* Texto base *
******************************

ESPECTáCULOS
“Aeroplanos”, la metáfora de una travesía inconclusa
La obra de Carlos Gorostiza, dirigida por Manuel González Gil, se interna en la vejez de dos personajes que se preguntan, con buen humor y sin solemnidad, sobre los porqué de la existencia.
Por Hilda Cabrera
“Vos tenés miedo de que me muera, pero yo no le voy a dar el gusto a ninguno de los dos.” Esta frase puede parecer un disparate si se la saca de contexto, pero tiene lógica y carga afectiva si quien la pronuncia es Francisco o Cristóbal (interpretados aquí por Claudio García Satur y Pepe Novoa), amigos de toda la vida a los que el autor retrata conversando. Ese “ninguno de los dos” se refiere a ellos mismos y refleja lo imprescindible que es el uno para el otro. El lenguaje que emplean da cuenta del carácter de cada cual y del medio social al que pertenecen. Si bien la obra se desarrolla en varias escenas, todas giran en torno de una de las visitas (en realidad dos, pero en el mismo día y únicas, porque reflejan una misma intención) que acostumbra realizar Cristóbal a su amigo, en la casa que aquél comparte con un nieto baterista a punto de probar suerte fuera del país.
Desde el inicio de la acción, el espectador asistirá a un intercambio de anécdotas, bromas y confidencias hechas por dos seres en un día crucial para ambos. Uno conocerá durante esa jornada el resultado de un análisis médico y otro tendrá que decidir entre ser llevado por su hija a Canadá o ser internado en un geriátrico. Cualquiera sea la opción, el futuro no es amable. ¿Qué puede hacer un viejo de barrio en Canadá? La reacción de los amigos frente a estos desafíos de la vida es tan comprensible como delirante. Es también la que permite convertir en metáfora el título de esta obra escrita por Carlos Gorostiza en 1990 y estrenada ese mismo año por Carlos Carella y Pepe Novoa.

******************************

Entradas extraídas de una colección
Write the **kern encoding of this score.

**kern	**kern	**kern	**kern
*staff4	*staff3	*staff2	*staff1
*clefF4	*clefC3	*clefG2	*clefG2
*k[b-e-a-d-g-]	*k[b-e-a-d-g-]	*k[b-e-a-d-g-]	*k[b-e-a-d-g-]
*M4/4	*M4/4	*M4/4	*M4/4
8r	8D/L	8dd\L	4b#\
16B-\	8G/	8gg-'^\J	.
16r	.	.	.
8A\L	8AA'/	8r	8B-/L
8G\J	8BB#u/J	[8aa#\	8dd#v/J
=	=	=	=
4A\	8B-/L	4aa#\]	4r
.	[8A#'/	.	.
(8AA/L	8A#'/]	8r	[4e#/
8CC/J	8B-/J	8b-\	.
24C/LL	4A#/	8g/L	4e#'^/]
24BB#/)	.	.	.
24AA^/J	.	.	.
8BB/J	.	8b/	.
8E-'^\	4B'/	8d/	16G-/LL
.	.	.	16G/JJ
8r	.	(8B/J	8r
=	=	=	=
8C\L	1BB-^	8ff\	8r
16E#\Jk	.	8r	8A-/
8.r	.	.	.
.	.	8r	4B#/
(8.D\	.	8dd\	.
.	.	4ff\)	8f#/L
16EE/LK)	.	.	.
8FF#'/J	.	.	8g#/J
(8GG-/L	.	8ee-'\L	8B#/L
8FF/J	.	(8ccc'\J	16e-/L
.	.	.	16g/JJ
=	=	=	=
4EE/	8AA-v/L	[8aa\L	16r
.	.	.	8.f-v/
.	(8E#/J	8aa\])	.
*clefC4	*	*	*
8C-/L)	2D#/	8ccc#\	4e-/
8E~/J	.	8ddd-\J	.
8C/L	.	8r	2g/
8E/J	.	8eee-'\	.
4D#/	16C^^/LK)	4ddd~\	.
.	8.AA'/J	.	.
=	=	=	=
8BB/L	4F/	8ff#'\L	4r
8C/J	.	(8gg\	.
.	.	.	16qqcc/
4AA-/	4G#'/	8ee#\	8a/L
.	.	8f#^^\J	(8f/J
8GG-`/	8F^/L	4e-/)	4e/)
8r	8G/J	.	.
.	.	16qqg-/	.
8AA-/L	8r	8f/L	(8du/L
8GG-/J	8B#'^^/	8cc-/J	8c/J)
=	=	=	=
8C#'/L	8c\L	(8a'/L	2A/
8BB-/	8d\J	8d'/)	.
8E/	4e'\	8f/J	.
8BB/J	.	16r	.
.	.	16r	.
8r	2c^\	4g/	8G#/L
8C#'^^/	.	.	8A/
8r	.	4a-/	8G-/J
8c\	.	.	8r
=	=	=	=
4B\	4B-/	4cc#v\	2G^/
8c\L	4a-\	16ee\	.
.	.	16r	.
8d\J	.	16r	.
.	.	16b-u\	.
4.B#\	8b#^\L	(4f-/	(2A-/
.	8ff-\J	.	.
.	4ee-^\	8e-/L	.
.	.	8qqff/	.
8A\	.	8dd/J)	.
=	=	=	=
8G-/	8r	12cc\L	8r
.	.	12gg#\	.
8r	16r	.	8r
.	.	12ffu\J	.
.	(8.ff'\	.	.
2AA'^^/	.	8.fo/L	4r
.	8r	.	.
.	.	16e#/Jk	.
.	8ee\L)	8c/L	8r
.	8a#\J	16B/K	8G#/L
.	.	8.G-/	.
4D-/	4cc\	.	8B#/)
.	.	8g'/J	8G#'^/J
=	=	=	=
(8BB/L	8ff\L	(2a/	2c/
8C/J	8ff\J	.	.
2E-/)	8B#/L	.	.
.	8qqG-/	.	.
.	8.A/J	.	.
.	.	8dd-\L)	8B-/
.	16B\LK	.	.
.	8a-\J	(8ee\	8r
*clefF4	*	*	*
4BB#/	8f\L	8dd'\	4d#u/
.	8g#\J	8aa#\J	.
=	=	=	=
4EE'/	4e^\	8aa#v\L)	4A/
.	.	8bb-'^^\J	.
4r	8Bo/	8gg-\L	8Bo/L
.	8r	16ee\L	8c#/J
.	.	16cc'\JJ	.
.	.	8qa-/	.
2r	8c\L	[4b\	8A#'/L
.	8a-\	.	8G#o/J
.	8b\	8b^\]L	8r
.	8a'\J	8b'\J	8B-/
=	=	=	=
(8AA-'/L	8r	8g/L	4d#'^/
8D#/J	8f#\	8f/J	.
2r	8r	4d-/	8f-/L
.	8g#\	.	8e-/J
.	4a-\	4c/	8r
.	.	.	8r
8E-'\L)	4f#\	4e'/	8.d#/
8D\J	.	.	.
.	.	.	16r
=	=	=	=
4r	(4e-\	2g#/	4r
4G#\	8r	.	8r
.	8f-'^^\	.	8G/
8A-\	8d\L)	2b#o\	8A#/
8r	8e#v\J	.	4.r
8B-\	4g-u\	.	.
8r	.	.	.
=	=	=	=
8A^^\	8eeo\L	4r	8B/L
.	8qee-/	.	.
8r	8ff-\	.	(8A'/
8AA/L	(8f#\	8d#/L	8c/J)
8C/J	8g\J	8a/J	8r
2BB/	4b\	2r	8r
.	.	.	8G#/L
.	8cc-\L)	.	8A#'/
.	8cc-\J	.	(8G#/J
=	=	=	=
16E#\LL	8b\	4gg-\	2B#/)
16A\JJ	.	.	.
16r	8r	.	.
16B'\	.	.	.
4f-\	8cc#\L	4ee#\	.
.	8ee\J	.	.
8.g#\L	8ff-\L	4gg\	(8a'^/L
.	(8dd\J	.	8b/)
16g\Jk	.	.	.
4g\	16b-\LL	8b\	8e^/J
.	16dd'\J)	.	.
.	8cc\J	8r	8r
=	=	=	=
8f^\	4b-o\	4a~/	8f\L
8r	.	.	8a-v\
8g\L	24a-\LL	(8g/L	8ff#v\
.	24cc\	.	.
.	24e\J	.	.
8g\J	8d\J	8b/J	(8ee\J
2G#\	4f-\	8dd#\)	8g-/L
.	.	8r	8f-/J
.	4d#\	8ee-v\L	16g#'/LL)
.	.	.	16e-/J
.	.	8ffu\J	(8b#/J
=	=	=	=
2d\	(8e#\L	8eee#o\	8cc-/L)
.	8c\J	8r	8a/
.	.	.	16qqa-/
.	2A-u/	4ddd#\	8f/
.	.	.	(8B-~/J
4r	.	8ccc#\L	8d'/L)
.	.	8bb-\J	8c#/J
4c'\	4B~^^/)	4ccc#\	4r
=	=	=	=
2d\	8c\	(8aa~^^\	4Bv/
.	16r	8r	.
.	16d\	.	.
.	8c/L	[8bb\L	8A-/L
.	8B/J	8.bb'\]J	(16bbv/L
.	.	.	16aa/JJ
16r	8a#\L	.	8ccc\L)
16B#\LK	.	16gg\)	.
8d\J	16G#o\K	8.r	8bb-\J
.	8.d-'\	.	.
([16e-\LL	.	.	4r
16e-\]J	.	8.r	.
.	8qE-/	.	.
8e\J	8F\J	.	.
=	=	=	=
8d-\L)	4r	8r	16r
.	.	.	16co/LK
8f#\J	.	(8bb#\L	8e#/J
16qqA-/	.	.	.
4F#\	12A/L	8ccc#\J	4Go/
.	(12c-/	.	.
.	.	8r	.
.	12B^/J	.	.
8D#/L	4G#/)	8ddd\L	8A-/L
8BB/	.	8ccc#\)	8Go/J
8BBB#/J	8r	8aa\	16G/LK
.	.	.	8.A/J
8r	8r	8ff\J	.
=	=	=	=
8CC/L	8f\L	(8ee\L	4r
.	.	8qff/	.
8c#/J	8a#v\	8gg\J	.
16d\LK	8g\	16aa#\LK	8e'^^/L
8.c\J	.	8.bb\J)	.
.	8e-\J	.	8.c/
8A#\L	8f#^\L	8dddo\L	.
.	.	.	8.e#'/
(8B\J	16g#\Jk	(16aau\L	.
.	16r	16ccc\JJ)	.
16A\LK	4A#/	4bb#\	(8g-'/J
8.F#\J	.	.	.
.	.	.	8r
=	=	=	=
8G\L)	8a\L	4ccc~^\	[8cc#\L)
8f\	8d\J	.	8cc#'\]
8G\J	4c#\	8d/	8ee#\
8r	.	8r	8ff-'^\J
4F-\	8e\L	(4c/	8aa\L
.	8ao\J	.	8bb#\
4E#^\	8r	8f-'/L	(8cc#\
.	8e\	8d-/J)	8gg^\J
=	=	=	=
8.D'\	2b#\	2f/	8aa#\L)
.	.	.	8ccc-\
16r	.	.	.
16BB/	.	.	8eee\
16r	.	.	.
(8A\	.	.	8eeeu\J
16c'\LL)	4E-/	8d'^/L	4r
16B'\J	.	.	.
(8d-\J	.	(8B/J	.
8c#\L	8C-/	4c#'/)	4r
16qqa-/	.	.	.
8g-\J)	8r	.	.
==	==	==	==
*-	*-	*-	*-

******************************

* Actividades *
1/ Extrae de la reseña sobre «Aeroplanos» el fragmento que comienza en "Desde el inicio" y termina en "y Pepe Novoa.".
2/ Responde con datos de la reseña sobre «Aeroplanos»:
(a) ¿Qué actores interpretan a los dos amigos en esta puesta?
(b) ¿Con quién comparte su casa el amigo al que visita Cristóbal?
(c) ¿En qué año escribió Carlos Gorostiza la obra?
No es necesario consultar el listado para resolver estas actividades.

* Respuestas esperadas *
1/
Desde el inicio de la acción, el espectador asistirá a un intercambio de anécdotas, bromas y confidencias hechas por dos seres en un día crucial para ambos. Uno conocerá durante esa jornada el resultado de un análisis médico y otro tendrá que decidir entre ser llevado por su hija a Canadá o ser internado en un geriátrico. Cualquiera sea la opción, el futuro no es amable. ¿Qué puede hacer un viejo de barrio en Canadá? La reacción de los amigos frente a estos desafíos de la vida es tan comprensible como delirante. Es también la que permite convertir en metáfora el título de esta obra escrita por Carlos Gorostiza en 1990 y estrenada ese mismo año por Carlos Carella y Pepe Novoa.

2/
(a) Claudio García Satur y Pepe Novoa.
(b) Con un nieto baterista a punto de probar suerte fuera del país.
(c) En 1990.